** Data shown follows **
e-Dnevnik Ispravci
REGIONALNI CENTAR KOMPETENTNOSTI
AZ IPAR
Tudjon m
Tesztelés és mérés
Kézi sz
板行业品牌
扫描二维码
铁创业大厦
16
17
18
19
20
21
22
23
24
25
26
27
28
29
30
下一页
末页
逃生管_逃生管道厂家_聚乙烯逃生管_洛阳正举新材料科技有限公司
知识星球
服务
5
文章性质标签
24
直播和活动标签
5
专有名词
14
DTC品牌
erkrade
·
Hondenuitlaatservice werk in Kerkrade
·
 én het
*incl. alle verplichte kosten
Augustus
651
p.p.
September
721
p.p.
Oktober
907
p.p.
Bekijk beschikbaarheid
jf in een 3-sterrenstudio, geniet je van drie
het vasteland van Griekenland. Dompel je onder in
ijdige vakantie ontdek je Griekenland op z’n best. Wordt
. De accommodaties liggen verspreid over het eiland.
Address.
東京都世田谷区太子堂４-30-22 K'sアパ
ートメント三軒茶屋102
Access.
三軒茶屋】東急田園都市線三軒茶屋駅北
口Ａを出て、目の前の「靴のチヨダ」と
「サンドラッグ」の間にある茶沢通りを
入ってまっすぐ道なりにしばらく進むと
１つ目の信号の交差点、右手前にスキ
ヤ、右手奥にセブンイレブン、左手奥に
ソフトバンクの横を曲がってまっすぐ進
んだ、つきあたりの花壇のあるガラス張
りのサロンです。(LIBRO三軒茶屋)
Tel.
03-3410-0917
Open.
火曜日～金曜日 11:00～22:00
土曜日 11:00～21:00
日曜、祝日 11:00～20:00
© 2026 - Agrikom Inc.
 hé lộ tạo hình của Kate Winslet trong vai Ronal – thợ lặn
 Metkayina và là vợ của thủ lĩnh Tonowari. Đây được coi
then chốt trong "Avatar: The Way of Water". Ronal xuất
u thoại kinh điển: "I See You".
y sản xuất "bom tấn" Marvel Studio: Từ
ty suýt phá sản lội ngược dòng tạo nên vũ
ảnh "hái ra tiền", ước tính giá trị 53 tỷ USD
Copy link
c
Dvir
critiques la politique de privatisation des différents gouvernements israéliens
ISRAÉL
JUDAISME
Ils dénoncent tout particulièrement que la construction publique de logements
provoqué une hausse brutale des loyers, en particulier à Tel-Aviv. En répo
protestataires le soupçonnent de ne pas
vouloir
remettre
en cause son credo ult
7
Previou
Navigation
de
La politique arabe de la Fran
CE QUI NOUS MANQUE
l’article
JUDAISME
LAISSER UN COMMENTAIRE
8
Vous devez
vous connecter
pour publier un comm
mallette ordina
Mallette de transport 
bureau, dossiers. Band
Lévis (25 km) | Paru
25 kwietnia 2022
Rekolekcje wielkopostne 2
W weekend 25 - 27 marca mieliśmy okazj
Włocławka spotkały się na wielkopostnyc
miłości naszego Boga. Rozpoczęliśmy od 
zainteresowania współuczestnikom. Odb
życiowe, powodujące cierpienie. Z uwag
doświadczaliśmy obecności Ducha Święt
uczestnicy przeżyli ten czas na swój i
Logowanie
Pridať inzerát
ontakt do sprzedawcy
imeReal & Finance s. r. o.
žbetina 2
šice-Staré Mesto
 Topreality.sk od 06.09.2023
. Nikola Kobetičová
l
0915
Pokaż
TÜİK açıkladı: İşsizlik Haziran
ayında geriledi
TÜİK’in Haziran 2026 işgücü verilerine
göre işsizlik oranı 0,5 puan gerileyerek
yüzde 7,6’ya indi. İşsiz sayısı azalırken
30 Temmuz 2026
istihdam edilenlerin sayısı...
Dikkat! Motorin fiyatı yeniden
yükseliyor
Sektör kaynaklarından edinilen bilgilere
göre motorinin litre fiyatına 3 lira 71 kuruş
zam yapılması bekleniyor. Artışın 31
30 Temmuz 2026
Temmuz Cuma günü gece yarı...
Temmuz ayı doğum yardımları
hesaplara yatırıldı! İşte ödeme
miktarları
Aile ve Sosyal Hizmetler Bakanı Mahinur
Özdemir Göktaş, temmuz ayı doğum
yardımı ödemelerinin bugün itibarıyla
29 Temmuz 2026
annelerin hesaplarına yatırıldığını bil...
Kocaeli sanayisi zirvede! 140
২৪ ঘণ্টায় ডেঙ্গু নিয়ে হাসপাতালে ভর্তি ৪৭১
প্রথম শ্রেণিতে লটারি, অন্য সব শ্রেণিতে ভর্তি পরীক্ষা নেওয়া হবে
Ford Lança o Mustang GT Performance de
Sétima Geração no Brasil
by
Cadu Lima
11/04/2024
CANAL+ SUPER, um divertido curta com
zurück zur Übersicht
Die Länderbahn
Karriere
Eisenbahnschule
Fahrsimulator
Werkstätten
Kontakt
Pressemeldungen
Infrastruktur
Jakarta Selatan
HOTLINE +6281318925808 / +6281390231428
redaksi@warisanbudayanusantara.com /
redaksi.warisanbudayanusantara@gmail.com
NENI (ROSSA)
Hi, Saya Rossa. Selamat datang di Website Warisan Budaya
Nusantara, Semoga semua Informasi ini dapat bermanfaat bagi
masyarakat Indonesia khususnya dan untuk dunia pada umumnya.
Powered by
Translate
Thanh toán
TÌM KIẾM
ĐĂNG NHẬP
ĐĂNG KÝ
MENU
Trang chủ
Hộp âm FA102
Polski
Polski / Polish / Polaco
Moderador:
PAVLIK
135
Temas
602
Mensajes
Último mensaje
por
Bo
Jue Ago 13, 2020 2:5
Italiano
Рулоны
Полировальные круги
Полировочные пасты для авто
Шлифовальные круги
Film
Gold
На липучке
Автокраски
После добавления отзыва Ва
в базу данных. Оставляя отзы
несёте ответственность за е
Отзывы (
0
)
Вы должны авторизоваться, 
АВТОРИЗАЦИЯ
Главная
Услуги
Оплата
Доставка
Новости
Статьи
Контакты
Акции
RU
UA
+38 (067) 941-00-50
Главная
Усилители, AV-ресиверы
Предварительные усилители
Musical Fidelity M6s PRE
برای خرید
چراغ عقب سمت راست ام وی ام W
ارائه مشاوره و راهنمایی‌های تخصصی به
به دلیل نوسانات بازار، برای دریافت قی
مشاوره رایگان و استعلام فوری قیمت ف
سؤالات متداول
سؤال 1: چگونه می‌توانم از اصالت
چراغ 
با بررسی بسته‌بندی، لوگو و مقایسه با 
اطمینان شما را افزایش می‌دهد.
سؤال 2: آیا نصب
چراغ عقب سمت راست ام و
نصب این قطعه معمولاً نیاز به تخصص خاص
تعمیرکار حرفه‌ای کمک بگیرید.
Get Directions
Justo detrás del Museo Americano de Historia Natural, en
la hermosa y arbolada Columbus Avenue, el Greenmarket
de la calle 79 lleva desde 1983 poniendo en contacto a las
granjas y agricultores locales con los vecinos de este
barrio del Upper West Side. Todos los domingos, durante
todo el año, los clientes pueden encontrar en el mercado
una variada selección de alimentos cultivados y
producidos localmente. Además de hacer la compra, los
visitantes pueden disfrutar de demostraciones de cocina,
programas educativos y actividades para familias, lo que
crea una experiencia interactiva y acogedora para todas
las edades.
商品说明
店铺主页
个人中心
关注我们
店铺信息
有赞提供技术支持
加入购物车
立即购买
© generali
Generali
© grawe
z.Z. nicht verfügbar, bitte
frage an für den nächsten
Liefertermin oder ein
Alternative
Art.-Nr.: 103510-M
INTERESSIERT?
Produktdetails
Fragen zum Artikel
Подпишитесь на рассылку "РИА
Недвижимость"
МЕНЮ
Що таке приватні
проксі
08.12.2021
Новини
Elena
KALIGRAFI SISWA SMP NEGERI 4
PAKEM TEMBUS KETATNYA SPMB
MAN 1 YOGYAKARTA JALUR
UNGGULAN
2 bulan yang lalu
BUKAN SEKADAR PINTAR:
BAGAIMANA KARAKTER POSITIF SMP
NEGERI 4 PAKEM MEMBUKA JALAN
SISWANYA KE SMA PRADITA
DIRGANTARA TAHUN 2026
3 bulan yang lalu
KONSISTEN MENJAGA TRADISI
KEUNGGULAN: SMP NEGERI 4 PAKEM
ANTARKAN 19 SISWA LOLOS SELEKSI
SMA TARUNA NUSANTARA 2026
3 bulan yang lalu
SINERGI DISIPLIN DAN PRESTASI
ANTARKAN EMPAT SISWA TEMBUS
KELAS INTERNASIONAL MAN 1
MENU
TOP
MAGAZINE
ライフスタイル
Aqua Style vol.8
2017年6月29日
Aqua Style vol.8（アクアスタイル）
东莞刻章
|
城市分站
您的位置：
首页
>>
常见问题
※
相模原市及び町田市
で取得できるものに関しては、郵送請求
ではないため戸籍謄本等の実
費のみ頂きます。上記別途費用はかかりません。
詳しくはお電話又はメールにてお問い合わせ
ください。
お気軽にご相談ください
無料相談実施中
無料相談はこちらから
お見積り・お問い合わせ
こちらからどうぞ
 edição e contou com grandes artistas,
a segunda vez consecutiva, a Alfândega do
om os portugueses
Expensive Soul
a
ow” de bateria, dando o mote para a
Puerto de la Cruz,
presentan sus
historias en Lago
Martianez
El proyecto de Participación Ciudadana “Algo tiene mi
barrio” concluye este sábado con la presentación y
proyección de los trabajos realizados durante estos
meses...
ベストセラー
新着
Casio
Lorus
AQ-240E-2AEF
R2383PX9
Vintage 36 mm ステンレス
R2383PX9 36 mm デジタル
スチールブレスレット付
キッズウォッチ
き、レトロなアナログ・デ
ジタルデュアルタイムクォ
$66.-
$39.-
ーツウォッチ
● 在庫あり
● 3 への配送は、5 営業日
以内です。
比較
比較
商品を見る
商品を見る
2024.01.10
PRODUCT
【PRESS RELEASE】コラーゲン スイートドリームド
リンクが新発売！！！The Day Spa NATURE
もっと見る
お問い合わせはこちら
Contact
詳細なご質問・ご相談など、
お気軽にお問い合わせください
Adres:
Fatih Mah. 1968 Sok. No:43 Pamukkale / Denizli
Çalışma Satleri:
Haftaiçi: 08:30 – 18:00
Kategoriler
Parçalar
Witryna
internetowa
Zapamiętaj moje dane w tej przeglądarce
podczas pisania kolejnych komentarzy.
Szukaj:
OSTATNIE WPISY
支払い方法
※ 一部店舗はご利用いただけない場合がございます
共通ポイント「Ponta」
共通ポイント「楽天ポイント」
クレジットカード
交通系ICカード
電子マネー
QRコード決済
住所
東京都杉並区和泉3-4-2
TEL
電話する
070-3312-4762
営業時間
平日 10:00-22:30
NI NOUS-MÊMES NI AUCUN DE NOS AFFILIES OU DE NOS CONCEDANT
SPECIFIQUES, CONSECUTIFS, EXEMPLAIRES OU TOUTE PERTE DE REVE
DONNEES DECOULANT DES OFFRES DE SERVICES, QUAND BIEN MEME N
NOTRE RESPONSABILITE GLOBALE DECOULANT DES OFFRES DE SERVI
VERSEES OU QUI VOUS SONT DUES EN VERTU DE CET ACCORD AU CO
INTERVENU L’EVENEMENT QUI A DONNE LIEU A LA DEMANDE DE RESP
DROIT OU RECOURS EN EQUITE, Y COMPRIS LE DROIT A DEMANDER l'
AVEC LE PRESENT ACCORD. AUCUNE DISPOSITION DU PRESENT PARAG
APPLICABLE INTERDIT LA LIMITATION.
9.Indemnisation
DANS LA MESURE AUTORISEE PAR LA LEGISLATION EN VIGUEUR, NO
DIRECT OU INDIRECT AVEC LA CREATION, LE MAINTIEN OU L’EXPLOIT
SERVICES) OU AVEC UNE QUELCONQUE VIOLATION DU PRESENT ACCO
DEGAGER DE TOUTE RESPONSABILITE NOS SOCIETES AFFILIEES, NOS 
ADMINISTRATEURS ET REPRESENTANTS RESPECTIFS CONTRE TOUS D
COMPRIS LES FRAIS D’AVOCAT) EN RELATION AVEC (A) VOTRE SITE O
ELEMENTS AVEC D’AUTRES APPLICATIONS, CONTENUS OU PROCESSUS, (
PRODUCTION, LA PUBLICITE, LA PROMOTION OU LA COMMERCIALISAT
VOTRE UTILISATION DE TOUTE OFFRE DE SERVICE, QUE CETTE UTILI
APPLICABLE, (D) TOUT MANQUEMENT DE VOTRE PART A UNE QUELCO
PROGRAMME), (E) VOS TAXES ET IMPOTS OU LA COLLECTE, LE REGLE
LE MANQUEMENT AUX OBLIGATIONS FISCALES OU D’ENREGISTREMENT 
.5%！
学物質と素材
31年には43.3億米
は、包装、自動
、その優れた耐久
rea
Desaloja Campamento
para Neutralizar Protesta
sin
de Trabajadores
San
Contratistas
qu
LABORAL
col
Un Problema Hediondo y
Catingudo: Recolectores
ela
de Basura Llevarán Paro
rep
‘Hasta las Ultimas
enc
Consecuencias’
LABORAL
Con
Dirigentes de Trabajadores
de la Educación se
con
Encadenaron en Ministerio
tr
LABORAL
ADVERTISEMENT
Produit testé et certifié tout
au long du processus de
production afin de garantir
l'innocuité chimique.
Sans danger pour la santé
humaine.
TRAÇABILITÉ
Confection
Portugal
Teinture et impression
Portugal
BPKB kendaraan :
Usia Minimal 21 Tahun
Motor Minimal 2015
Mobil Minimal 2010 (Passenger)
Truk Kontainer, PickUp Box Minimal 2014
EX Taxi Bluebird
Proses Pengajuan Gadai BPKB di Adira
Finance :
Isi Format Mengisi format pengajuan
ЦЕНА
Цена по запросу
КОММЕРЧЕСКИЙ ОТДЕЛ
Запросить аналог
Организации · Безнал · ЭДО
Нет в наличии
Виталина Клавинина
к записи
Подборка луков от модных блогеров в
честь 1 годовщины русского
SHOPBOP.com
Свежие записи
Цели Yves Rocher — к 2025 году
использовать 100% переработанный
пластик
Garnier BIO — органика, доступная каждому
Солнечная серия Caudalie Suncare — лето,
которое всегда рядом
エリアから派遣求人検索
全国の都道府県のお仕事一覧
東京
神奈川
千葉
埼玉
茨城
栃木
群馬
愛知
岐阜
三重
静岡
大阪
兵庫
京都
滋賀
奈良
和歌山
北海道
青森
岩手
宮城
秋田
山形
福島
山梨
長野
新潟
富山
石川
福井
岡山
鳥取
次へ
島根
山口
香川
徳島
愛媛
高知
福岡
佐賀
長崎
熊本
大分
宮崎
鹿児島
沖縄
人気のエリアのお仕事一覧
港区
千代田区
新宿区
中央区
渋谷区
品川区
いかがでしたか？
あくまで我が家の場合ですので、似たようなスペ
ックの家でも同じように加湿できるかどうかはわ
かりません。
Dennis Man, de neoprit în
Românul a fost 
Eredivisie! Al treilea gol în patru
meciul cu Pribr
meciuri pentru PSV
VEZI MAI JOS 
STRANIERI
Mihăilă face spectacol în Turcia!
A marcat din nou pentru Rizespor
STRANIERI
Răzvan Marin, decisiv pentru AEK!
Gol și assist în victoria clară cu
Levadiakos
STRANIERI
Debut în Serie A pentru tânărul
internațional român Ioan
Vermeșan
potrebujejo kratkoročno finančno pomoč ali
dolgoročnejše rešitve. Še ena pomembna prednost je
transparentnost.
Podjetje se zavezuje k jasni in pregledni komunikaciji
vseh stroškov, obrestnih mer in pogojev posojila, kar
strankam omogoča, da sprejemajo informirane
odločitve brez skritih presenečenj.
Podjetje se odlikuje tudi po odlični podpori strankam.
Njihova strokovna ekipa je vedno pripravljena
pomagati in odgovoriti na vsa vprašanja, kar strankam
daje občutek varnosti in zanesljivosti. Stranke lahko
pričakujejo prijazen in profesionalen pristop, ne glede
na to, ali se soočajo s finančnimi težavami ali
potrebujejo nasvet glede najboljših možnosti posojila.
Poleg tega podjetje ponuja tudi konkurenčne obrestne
** End of Data shown **
● Task item: Present the lines from the start of the records up to and including the line with "Bekijk beschikbaarheid" as a numbered list, leaving out any blank lines.

● Written reply:
1. e-Dnevnik Ispravci
2. REGIONALNI CENTAR KOMPETENTNOSTI
3. AZ IPAR
4. Tudjon m
5. Tesztelés és mérés
6. Kézi sz
7. 板行业品牌
8. 扫描二维码
9. 铁创业大厦
10. 16
11. 17
12. 18
13. 19
14. 20
15. 21
16. 22
17. 23
18. 24
19. 25
20. 26
21. 27
22. 28
23. 29
24. 30
25. 下一页
26. 末页
27. 逃生管_逃生管道厂家_聚乙烯逃生管_洛阳正举新材料科技有限公司
28. 知识星球
29. 服务
30. 5
31. 文章性质标签
32. 24
33. 直播和活动标签
34. 5
35. 专有名词
36. 14
37. DTC品牌
38. erkrade
39. ·
40. Hondenuitlaatservice werk in Kerkrade
41. ·
42.  én het
43. *incl. alle verplichte kosten
44. Augustus
45. 651
46. p.p.
47. September
48. 721
49. p.p.
50. Oktober
51. 907
52. p.p.
53. Bekijk beschikbaarheid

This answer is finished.